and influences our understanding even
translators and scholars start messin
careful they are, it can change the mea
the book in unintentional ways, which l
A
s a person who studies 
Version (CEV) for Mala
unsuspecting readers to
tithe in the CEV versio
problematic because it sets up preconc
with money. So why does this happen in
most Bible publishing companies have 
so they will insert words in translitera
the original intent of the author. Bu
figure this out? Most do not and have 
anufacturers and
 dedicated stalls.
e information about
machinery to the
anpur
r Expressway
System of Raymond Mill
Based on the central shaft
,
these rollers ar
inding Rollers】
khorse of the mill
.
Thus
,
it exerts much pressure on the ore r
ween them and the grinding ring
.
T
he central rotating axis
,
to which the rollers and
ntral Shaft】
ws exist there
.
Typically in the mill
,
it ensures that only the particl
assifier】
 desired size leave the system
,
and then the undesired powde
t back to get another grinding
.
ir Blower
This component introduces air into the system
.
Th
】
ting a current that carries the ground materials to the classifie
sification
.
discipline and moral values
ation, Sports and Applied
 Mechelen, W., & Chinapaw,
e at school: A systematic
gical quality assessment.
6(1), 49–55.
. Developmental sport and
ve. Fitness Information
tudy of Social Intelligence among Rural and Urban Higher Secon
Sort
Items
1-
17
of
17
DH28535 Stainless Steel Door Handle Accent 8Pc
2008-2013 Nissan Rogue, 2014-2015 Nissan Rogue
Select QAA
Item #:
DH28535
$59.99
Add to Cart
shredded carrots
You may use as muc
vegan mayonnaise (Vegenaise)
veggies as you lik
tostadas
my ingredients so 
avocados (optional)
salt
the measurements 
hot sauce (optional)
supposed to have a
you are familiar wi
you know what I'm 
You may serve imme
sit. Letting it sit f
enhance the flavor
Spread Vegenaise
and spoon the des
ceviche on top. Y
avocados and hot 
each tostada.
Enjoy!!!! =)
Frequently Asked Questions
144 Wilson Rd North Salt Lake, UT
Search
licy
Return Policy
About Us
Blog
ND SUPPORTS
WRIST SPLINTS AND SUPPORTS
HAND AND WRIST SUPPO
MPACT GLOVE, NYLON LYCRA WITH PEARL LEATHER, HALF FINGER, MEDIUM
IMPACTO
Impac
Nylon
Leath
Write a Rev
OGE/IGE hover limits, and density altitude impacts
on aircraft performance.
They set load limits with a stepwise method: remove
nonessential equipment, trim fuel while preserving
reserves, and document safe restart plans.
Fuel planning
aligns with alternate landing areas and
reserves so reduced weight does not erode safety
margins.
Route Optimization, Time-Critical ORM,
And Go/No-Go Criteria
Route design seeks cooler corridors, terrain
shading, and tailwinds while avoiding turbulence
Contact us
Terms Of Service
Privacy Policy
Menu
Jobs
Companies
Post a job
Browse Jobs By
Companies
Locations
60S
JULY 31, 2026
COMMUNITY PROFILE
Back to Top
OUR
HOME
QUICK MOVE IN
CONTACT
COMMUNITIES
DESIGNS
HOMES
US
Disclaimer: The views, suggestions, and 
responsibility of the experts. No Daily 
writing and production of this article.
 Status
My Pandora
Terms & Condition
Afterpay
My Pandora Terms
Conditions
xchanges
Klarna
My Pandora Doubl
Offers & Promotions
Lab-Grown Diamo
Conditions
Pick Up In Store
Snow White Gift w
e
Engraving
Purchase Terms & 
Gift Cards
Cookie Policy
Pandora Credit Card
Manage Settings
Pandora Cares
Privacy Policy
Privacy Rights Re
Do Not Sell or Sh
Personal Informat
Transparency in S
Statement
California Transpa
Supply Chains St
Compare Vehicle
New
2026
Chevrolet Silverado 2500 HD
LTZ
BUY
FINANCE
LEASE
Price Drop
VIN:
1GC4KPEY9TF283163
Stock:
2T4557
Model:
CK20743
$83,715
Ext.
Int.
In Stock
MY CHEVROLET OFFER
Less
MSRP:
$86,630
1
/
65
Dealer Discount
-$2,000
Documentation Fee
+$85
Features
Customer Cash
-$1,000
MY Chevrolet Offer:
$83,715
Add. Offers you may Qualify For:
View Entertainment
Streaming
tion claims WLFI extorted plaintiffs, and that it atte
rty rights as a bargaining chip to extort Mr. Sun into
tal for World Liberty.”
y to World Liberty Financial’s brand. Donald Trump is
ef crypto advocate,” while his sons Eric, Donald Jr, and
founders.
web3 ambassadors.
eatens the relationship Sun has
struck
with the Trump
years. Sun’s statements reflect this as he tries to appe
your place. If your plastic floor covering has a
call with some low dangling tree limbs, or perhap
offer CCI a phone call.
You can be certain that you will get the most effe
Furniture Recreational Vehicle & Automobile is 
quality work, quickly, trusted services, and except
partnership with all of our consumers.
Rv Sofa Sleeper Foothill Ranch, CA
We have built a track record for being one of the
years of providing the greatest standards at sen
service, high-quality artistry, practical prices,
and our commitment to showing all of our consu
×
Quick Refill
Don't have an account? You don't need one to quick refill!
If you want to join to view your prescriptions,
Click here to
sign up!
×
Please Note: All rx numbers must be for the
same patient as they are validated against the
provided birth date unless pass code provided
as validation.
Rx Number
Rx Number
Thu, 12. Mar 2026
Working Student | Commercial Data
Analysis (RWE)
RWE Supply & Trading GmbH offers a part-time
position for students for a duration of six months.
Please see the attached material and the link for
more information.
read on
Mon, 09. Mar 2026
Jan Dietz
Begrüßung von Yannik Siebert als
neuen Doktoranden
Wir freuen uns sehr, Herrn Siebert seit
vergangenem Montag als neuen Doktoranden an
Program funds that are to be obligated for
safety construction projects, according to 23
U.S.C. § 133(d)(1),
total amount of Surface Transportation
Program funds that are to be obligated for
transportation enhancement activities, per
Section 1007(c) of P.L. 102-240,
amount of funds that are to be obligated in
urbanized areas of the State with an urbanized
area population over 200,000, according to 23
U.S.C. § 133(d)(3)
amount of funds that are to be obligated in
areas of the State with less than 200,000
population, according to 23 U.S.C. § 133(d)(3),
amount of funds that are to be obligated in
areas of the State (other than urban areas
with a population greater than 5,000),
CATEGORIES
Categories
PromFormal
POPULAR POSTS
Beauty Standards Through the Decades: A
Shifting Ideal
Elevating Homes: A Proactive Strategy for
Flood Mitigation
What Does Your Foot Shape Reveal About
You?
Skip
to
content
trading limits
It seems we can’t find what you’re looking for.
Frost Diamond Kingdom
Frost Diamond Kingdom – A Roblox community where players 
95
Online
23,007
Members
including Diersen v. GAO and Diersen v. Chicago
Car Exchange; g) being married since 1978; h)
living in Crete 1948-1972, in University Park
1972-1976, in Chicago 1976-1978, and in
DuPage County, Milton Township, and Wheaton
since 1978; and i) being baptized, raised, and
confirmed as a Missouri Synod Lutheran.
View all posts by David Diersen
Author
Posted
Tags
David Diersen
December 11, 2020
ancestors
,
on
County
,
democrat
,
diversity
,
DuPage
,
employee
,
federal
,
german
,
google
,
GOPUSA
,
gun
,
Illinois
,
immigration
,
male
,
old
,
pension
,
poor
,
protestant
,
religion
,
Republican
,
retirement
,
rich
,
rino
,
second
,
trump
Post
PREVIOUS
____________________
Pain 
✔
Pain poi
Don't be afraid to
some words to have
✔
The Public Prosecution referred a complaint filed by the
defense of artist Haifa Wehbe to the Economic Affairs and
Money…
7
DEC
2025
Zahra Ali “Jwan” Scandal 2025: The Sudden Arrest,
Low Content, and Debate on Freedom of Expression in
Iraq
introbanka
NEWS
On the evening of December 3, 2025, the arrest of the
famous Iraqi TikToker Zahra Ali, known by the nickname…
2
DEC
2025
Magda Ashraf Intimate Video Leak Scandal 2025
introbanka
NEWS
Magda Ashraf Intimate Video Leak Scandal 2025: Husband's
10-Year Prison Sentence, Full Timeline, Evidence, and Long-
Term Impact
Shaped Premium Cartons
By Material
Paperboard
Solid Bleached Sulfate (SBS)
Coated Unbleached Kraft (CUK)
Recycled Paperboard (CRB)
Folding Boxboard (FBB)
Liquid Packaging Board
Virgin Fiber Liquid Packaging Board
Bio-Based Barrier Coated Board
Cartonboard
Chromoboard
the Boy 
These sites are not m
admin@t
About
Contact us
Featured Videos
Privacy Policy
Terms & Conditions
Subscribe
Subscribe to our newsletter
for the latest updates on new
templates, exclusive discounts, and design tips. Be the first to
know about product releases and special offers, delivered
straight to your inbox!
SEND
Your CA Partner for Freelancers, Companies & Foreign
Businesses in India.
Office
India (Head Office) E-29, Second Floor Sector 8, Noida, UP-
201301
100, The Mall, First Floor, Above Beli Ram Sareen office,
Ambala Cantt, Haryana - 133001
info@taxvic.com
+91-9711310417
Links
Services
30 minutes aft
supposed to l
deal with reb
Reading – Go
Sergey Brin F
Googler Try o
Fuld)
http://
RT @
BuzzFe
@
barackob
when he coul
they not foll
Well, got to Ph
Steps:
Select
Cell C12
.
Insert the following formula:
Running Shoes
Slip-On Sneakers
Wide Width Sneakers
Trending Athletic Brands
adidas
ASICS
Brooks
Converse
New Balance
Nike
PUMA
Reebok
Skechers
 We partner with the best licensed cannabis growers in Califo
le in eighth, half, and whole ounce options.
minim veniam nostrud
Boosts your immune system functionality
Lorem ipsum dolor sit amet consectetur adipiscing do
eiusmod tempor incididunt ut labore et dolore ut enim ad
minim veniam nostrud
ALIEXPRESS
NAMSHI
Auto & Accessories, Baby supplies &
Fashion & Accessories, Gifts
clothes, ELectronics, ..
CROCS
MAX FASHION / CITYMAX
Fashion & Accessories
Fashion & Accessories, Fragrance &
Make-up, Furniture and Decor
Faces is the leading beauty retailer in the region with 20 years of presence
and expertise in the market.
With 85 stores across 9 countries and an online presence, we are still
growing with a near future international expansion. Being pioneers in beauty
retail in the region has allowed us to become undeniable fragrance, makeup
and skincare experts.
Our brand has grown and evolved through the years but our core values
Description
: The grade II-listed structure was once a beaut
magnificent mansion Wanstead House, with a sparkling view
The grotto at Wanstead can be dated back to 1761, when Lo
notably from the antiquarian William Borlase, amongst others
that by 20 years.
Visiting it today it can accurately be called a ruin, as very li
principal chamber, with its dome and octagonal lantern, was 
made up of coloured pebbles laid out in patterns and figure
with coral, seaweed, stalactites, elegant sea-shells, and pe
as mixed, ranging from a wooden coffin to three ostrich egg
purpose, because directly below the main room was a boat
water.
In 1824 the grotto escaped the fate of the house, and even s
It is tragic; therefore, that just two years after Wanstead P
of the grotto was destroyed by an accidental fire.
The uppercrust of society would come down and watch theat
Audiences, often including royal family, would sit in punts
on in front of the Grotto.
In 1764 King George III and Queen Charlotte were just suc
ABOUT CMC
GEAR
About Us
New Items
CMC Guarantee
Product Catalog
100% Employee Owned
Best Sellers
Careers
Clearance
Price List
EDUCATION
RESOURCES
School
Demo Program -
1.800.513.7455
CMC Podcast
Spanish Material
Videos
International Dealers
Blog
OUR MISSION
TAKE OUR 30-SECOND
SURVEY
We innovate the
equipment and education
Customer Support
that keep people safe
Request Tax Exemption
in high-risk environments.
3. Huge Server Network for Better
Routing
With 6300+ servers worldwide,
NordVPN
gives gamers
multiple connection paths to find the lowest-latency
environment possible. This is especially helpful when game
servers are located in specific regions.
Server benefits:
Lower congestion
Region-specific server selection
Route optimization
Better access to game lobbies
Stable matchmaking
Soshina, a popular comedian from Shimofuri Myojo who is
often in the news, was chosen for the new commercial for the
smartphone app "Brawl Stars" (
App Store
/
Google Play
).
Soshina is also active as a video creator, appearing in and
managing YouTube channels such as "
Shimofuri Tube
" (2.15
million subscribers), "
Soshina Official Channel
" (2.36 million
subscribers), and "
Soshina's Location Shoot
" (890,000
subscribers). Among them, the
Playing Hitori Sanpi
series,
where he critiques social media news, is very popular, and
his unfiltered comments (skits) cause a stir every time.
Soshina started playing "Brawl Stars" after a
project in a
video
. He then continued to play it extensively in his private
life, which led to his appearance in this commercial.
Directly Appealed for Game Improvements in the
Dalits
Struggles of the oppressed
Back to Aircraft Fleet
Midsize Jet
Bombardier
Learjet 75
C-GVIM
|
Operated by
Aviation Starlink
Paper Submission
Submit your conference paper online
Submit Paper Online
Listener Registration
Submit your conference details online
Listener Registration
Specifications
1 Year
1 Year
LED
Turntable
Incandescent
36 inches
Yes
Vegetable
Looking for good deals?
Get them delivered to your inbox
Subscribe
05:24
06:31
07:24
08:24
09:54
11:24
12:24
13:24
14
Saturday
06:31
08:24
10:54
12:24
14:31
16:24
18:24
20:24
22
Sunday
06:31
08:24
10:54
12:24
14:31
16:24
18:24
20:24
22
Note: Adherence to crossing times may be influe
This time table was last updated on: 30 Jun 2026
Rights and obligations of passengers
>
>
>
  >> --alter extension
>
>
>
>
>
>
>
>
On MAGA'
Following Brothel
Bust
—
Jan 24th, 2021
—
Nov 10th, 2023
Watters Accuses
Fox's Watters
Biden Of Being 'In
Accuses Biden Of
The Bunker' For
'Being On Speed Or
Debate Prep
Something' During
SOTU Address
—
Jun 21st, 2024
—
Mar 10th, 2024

——

## [AIM OF THE EXERCISE]
Pick out every line in the entries above that contains the word "quality", and copy each of those lines in full.

## [PROBLEM SOLUTION]
gical quality assessment.
quality work, quickly, trusted services, and except
service, high-quality artistry, practical prices,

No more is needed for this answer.